1. a kind of GPU of the sparse lower trigonometric equation group of a large amount of isomorphisms pushes away method before accelerating, it is characterised in that methods described is included such as Lower step：

(1) in CPU according to a series of LU symbol decomposition results of sparsity structure identical n rank system of linear equations coefficient matrixes, Descend triangular transformation matrix L₁Sparsity structure, to matrix L₁Each row carries out parallelization layering, and L₁~L_NIt is sparse with identical Structure and parallelization layering result；

(2) data needed for push calculation before LU are transferred to GPU by CPU；

(3) task distribution and device memory optimization：Will be to matrix L₁~L_NBefore push away a large amount of lines that processor active task is assigned on GPU Performed in journey, and used according to access principles memory optimization is merged；

(4) the kernel function Batch_LUForward calculated in GPU by push before the incremental sequence starting layering LU of level.

2. a kind of GPU of the sparse lower trigonometric equation group of a large amount of isomorphisms according to claim 1 pushes away method before accelerating, its feature It is：In the step (1), parallelization is layered lower triangular transformation matrix L₁N rows be assigned in M layers, belong in same layer Row between independently of each other, can carry out parallel before push calculate；The quantity of every layer of row included is L (k), and k represents level number；Storage the All line numbers are to mapping table Map in k layers_k。

3. a kind of GPU of the sparse lower trigonometric equation group of a large amount of isomorphisms according to claim 1 pushes away method before accelerating, its feature It is：In the step (2), data needed for push calculation include lower triangular transformation matrix L before LU₁~L_N, matrix dimensionality n, matrix L₁ Parallelization layering result, system of linear equations right-hand-side vector b₁~b_N。

4. a kind of GPU of the sparse lower trigonometric equation group of a large amount of isomorphisms according to claim 1 pushes away method before accelerating, its feature It is：In the step (3), by N number of isomorphism sparse matrix L₁~L_NSame a line LU before push away operation distribute to it is same The different threads processing of thread block；To ensure to merge internal storage access, by matrix L₁~L_NContinuous storage composition one is patrolled in internal memory The upper big matrix for N rows is collected, then carries out transposition operation.

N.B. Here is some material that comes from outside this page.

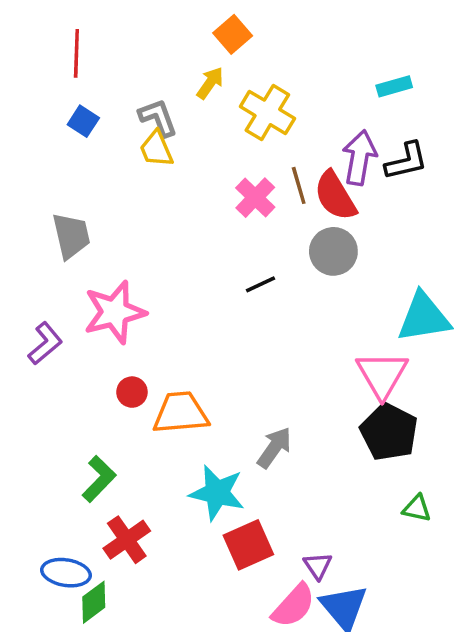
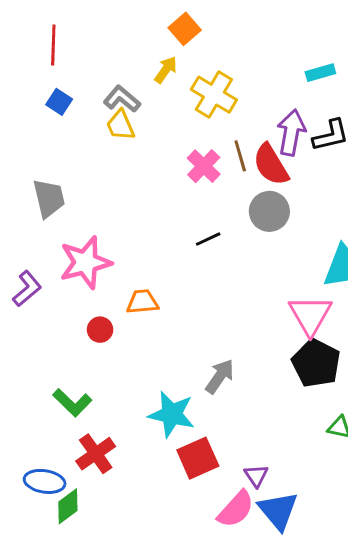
gray L-shape: (158, 118) -> (122, 99), turned -30
orange trapezoid: (181, 413) -> (142, 302), moved, size x0.7
green L-shape: (99, 479) -> (72, 403), turned 90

5. a kind of GPU of the sparse lower trigonometric equation group of a large amount of isomorphisms according to claim 1 pushes away method before accelerating, its feature It is：In the step (4), push calculation kernel function is defined as Batch_LUForward before the LU in GPU<N_blocks, N_threads>, wherein thread block size N_threadsIt is fixed as 128；When calculating k layers, thread number of blocks N_blocks=L (k), Always number of threads is：N_blocks×N_threads, start kernel function Batch_LUForward<L (k), N_threads>Belong to calculate All rows of kth layer；Batch_LUForward<L (k), N_threads>Specific calculation process be：

(4.1) thread that CUDA is distributed in thread block index blockID and thread block for each thread automatically indexes threadID；

(4.2) blockID and threadID are assigned to variable bid and t, joint variable bid and t indexes bid thread blocks In t threads, 128 threads in bid thread blocks are responsible for matrix L₁~L_NJth=Map_k(bid) push before row Calculate, wherein：T threads are responsible for calculating matrix L_tJth row before push calculate, t=threadID+m × 128, (m=0,1 ..., N/128)；

In t threads in (4.3) bid thread blocks, judge whether t is less than N, less than continuing executing with, otherwise the thread moves back Go out operation；

(4.4) variable i is incremented to j-1 from 1, and if only if L_tDuring (j, i) ≠ 0, using formula y_t(j)=b_t(j)-y_t(i)×L_t (j, i) pushes away operation result y j-th of element y before updating_t(j)；

(4.5) formula y is used_t(j)=y_t(j)/L_t(j, j) updates y_t(j)。